Add a new capability for loader plugins to natively store state in the target system and expose it to Meltano. This would enable Meltano to retrieve state from loaders at the beginning of a run (similar to state backends) and allow loaders to continuously update state during the sync.

Background

Currently, state management in Meltano pipelines relies on state backends or the BookmarkWriter class (see src/meltano/core/plugin/singer/target.py). State messages from targets are captured and persisted externally.
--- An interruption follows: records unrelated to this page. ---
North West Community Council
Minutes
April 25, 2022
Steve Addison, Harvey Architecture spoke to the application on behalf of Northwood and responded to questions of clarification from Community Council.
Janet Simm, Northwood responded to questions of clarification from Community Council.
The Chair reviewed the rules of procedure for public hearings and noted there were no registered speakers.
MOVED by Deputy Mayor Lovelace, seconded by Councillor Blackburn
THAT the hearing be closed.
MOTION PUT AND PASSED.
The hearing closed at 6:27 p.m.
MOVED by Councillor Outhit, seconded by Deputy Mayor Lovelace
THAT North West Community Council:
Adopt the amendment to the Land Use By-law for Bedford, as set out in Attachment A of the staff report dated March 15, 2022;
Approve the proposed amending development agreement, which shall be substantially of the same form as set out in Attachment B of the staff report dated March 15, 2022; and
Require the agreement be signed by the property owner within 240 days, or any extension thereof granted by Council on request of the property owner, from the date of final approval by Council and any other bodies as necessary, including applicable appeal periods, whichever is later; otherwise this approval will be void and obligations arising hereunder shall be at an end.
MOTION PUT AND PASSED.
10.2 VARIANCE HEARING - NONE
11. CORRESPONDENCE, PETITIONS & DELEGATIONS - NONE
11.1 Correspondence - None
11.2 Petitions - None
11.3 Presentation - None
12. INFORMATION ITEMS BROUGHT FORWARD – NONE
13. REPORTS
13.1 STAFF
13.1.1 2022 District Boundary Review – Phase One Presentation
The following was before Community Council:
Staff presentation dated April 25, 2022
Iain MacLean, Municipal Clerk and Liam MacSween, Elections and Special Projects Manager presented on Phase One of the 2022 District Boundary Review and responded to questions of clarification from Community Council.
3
This proposal suggests allowing loaders to natively store state in the target system itself and expose a capability for Meltano to retrieve that state.

Proposed Solution

Loaders would expose a new capability (tentatively named store-target, target-state, or similar) that indicates they can:

  1. Retrieve state: At the beginning of a run, dump the current state from the target system
  2. Store state: During the sync, continuously update state in the target system as state messages are received

Meltano would:

  1. Detect this capability in the loader plugin
  2. At the beginning of a run, query the loader for existing state (similar to state backend retrieval)
  3. Pass this state to the tap for incremental extraction
  4. During the sync, the loader receives and stores state messages directly in the target system
  5. On the next run, retrieve the updated state from the target

Benefits

  • Simplified architecture: State lives where the data lives (in the target system)
  • Improved reliability: State is atomically stored with data in the target
  • Better accuracy: State reflects what was actually loaded into the target
  • Reduced dependencies: Less reliance on separate state backend systems
  • Natural disaster recovery: State survives as long as the target data survives

Architecture

Current Flow

sequenceDiagram
    participant Meltano
    participant StateBackend
    participant Tap
    participant Target
    
    Meltano->>StateBackend: Read previous state
    StateBackend->>Meltano: Return state
    Meltano->>Tap: Start with state
    Tap->>Target: Stream records + STATE messages
    Target->>Meltano: Echo STATE messages (stdout)
    Meltano->>StateBackend: Save STATE continuously
    Note over StateBackend: BookmarkWriter persists<br/>state during sync
Loading

Proposed Flow with store-target Capability

sequenceDiagram
    participant Meltano
    participant Loader
    participant TargetSystem
    participant Tap
    
    Note over Meltano: Beginning of run
    Meltano->>Loader: Query state (via capability)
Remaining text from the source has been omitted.